1. Admit there is a problem: This is step one in every recovery programme for good reason.
Organisations cannot begin to address a problem that they can’t or won’t admit is actually there. Transparency has become even more important following the recent approval of the European Union General Data Protection Regulation (GDPR), which will make it mandatory for all organisations that operate in the EU, or deal with its citizens, to report data breaches that involve the private data of EU citizens — usually within 72 hours.
2. Identify which cognitive biases are present within the organisation:
Cognitive biases are tendencies formulated in our brains that can lead to illogical decision making or poor judgement, which can ultimately lead decision makers to neglect the protection of critical information assets in their care. Through introspection, training and role playing, it is possible to retrain our brains to behave differently.
This will take emotional maturity at all levels, as progress here will essentially involve admitting personal shortcomings from frontline analysts up to and including the CEO. Organisations should expect tremendous resistance at this stage of the process, where organisational leadership will face the question, ‘Which is more important: your ego or the success of your organisation?’ They can only choose one answer.
3. Engineer out as many human decision points as possible:
Technical people get nervous about the word ‘automation’ for good reason. In many instances, their job relies on a manual processes that, if automated, could mean the loss of employment.
It’s important for organisations to clearly state that they are reducing human decision points, not eliminating them, and that the remaining intersection points will require enhanced decision-making capability from those individuals responsible for them.
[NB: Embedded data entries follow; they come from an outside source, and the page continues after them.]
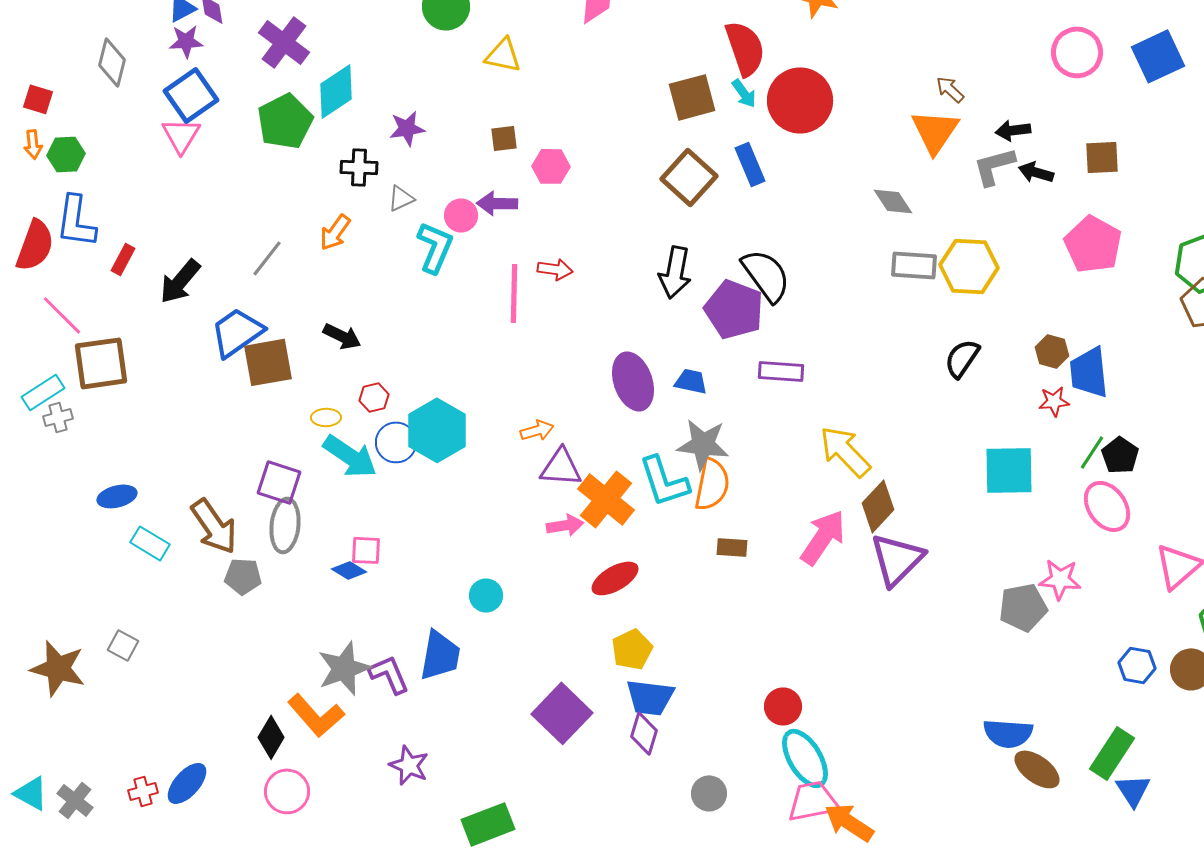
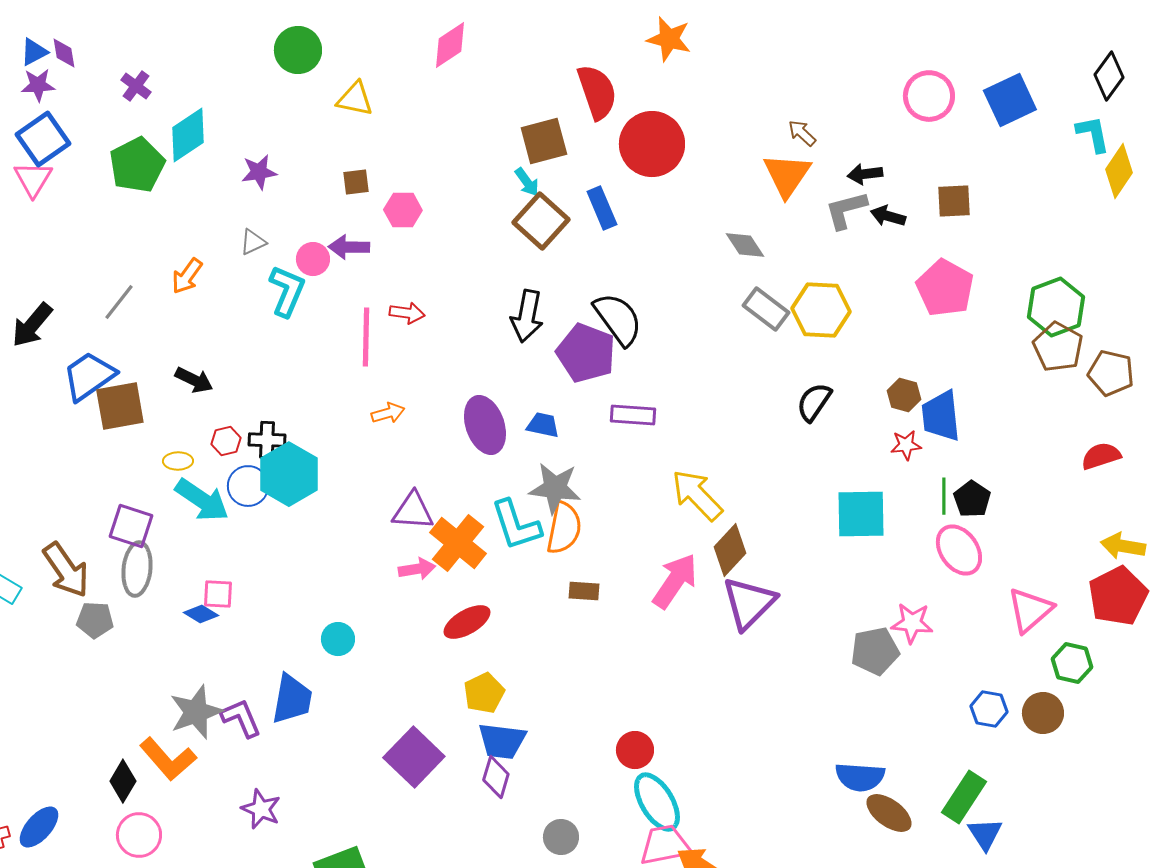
purple cross: (284, 42) -> (136, 86), size x0.6
cyan arrow: (744, 93) -> (527, 182), moved
black cross: (359, 167) -> (267, 440), moved
gray rectangle: (914, 265) -> (766, 309), turned 33
orange arrow: (537, 430) -> (388, 413), moved
green line: (1092, 452) -> (944, 496), turned -33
Organisations should follow this up with extensive, realistic scenario-based training to give people those skills.
4. Let other people make bad decisions and be happy to learn from them:
There are so many breaches that can be analysed that there really is no reason why the cybersecurity industry should not have volumes of post-incident review documentation to learn from.
Organisations should implement an after-action review process for all breaches, whether they are publicly disclosed or not. It’s true that when they are in the middle of trying to fix an urgent problem, the last thing organisations have time for is being a case study that someone else can learn from. Still, if they think beyond the impact to their own organisation about what can be learned from an incident, it will help others avoid a similar situation. That can only benefit everyone involved, including the organisation itself.
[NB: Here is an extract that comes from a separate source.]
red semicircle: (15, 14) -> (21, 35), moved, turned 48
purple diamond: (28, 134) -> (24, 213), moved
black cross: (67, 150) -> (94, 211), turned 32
Organisations should ask themselves, ‘What can we learn from this breach? How can these lessons improve the organisation’s security posture? When dealing with an internal incident, how can we use this experience to help others?’
5. Hire for success:
Organisations should seek to employ the right kind of people, rather than the most geographically convenient ones or those with a certain skillset. They will need employees who can follow processes and procedures, can take direction and are less egocentric and more mission focused. Historically, the hiring process for technical jobs has mainly focused on whether or not the applicant already has the technical skills to perform the tasks required for the job. While this may seem logical, there are two decades of evidence to substantiate that it’s a very poor hiring strategy.
Cybersecurity is not a technology problem; it is a people problem. Organisations must realise that technical ability alone is not enough to resolve the issue. If it were, breaches wouldn’t occur in such great numbers and with such frequency. Instead, preventing breaches requires changing behaviour and reducing the number of opportunities for people to make mistakes.
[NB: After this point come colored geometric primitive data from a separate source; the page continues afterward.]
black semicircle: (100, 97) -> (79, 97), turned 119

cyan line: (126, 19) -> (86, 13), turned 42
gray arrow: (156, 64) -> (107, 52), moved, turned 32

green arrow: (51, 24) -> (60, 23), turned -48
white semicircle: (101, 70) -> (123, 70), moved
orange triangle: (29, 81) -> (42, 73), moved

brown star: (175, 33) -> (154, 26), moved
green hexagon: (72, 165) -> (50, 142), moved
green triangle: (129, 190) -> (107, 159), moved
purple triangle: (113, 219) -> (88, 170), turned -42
Going forward, organisations should focus on using technology to reduce the number of human decision points within the data protection process. This will dramatically reduce the opportunity for mistakes and failure. By providing the right kind of training and education, and by conducting ongoing threat simulations, organisations can enable their employees to be exponentially more prepared to fight the war against cybercrime. They will subsequently be more successful than they have ever been in the protection of critical data.